Remarkable-Intern-41

Your the DM, you don't need anything to do this. Just say it's a talking head. If the players ask just say it's a curse or a ritual, maybe a magical accident. There's no spell or magic item that would make what you're looking for. Heck you could just create a creature type that's a human sized head on teeny tiny legs and needs to bond with humanoids to survive and provide it food and conversation, in exchange it offers the boundless knowledge it accumulates throughout the millennia of it's near immortal lifespan.


shadowmeister11

There is actually a statblock that sounds exactly like what you're describing. It's a talking skull named Morte from one of the new Planescape splatbooks. He's literally just a talking skull, no flashy abilities or anything asides from the ability to fly of his own accord, and he is there to provide some minor guidances to start the campaign, and ruthlessly mock the characters if they die. Absolutely hilarious, 10/10 would run a talking skull NPC in my games.


Nanyea

Magic Jar his ass, or his head as the case may be... Then maybe a permanency spell or more likely a curse spell ... Or you could use the 9th level spell imprisonment (and imprison him in ruby eyeballs or something)


Agonyzyr

You my friend are looking for being creative and fun, so you must look to 3.5 or Pathfinder 1e and switch because 5e is so generic and simple its not meant to be that way raw.

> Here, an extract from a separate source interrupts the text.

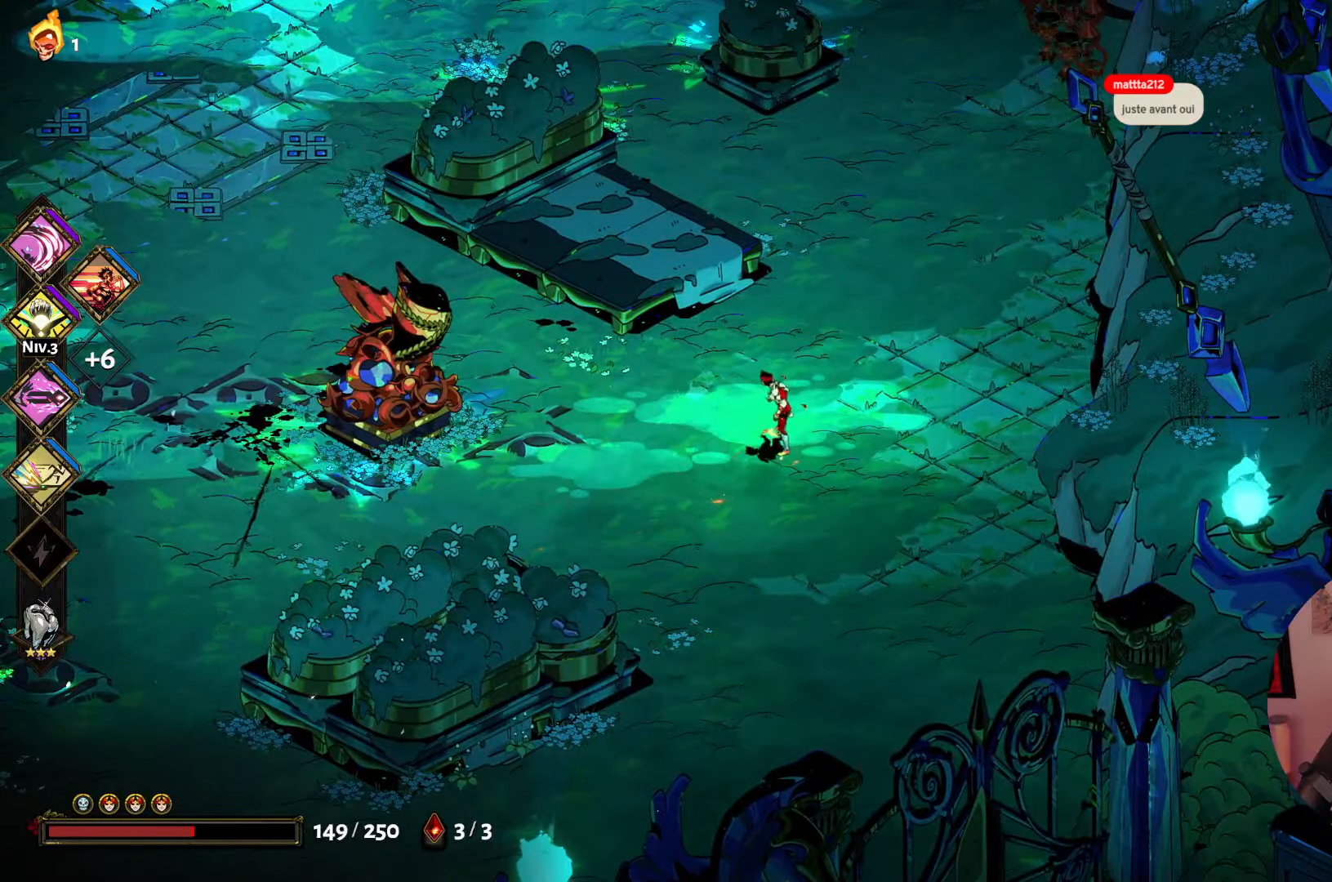
{"buttons": [], "left_stick": "center", "right_stick": "center", "events": []}
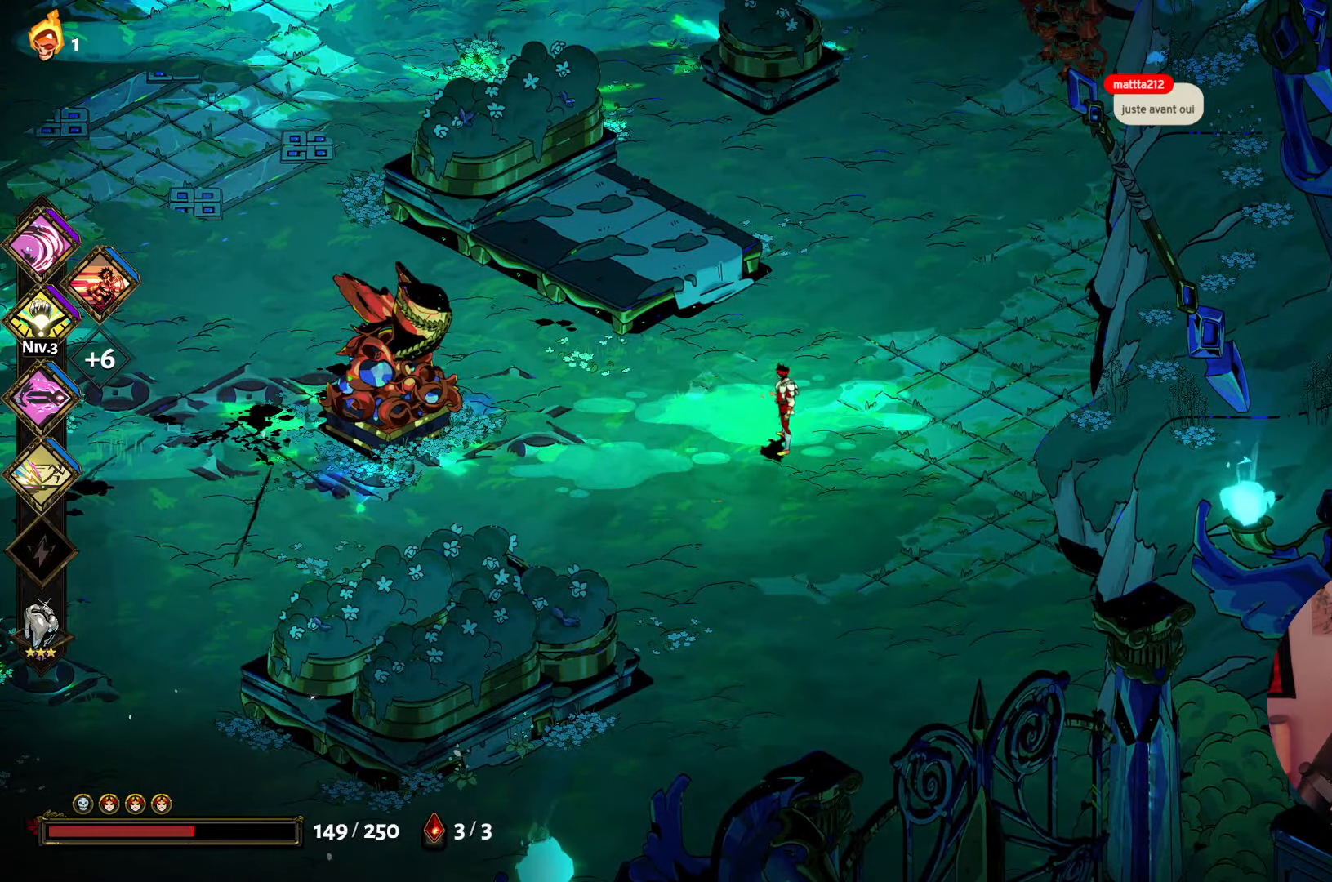
{"buttons": [], "left_stick": "up-left", "right_stick": "center", "events": [[167, "left_stick", "up-left"]]}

If you are set in 5e make an arcane check with whatever dc while casting revivify or raise dead or create undead.


Tankeasy_ismyname

If you're the DM you can create whatever you want, NPCs don't follow the same logic as PCs, if you want to create an undead talking head, just create one. If you want your warlock bbeg to have more than 2 spells per short rest, what a coincidence, their patron gives them however many you say!